As a way to keep students and staff at home while they await their test results, which could take up to 48 hours, Nov. 30 and Dec. 1 will be virtual instruction days throughout the district, with both students and teachers participating from home.
Also, district Chief Academic Officer Cliff Jones said Fulton is asking parents to fill out a second semester commitment survey to determine if they want their children to take in-person or online classes for nine weeks, with the deadline Dec. 11. Students whose parents don’t fill out the survey will be defaulted to whatever type of instruction they had during the first semester.
Each school is expected to respond to parents’ survey results between Dec. 14 and 18, and Jones said some students may not keep their same teachers for the second semester.
Finally, the board voted 7-0 to approve adding $600,000 to the fiscal 2021 budget to pay for increased funds for substitute teachers as a way to attract more of them to work on campuses during the pandemic.
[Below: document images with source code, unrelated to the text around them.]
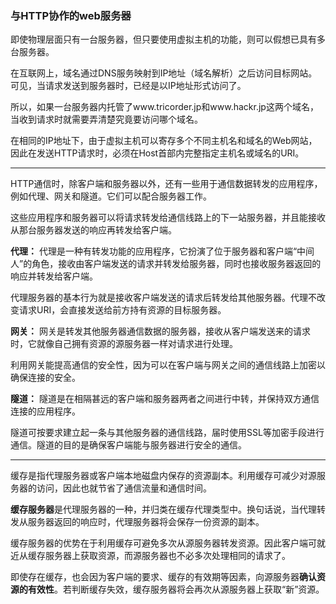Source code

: ### 与HTTP协作的web服务器
即使物理层面只有一台服务器，但只要使用虚拟主机的功能，则可以假想已具有多台服务器。

在互联网上，域名通过DNS服务映射到IP地址（域名解析）之后访问目标网站。可见，当请求发送到服务器时，已经是以IP地址形式访问了。

所以，如果一台服务器内托管了www.tricorder.jp和www.hackr.jp这两个域名，当收到请求时就需要弄清楚究竟要访问哪个域名。

在相同的IP地址下，由于虚拟主机可以寄存多个不同主机名和域名的Web网站，因此在发送HTTP请求时，必须在Host首部内完整指定主机名或域名的URI。

---

HTTP通信时，除客户端和服务器以外，还有一些用于通信数据转发的应用程序，例如代理、网关和隧道。它们可以配合服务器工作。

这些应用程序和服务器可以将请求转发给通信线路上的下一站服务器，并且能接收从那台服务器发送的响应再转发给客户端。

**代理：**
代理是一种有转发功能的应用程序，它扮演了位于服务器和客户端“中间人”的角色，接收由客户端发送的请求并转发给服务器，同时也接收服务器返回的响应并转发给客户端。

代理服务器的基本行为就是接收客户端发送的请求后转发给其他服务器。代理不改变请求URI，会直接发送给前方持有资源的目标服务器。

**网关：**
网关是转发其他服务器通信数据的服务器，接收从客户端发送来的请求时，它就像自己拥有资源的源服务器一样对请求进行处理。

利用网关能提高通信的安全性，因为可以在客户端与网关之间的通信线路上加密以确保连接的安全。

**隧道：**
隧道是在相隔甚远的客户端和服务器两者之间进行中转，并保持双方通信连接的应用程序。

隧道可按要求建立起一条与其他服务器的通信线路，届时使用SSL等加密手段进行通信。隧道的目的是确保客户端能与服务器进行安全的通信。

---

缓存是指代理服务器或客户端本地磁盘内保存的资源副本。利用缓存可减少对源服务器的访问，因此也就节省了通信流量和通信时间。

**缓存服务器**是代理服务器的一种，并归类在缓存代理类型中。换句话说，当代理转发从服务器返回的响应时，代理服务器将会保存一份资源的副本。

缓存服务器的优势在于利用缓存可避免多次从源服务器转发资源。因此客户端可就近从缓存服务器上获取资源，而源服务器也不必多次处理相同的请求了。

即使存在缓存，也会因为客户端的要求、缓存的有效期等因素，向源服务器**确认资源的有效性**。若判断缓存失效，缓存服务器将会再次从源服务器上获取“新”资源。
According to a document posted to the district’s website, due to the outbreak, on top of regular absences, teacher absences have increased by about six to seven in most of its schools, causing a higher demand for substitute teachers. Because many substitutes, especially the retired and older ones, are not willing to work because of COVID-19 worries, which is a national problem.
So, the district is doing the following to address the issue: establish a temporary emergency substitute daily rate incentive, which ends May 31; if it occurs, pay a quarantined substitute a $75 daily flat rate during the quarantine period; increase the max number of substitute workdays from 17 to 20; increase the advertisements for substitutes on metro Atlanta radio, signage and social media; and consider a third-party vendor as another source for substitutes.
“Teacher staffing has been an issue because when teachers are out (with COVID issues), subs are not coming in due to fears of contracting the virus,” district Chief Talent Officer Ron Wade said.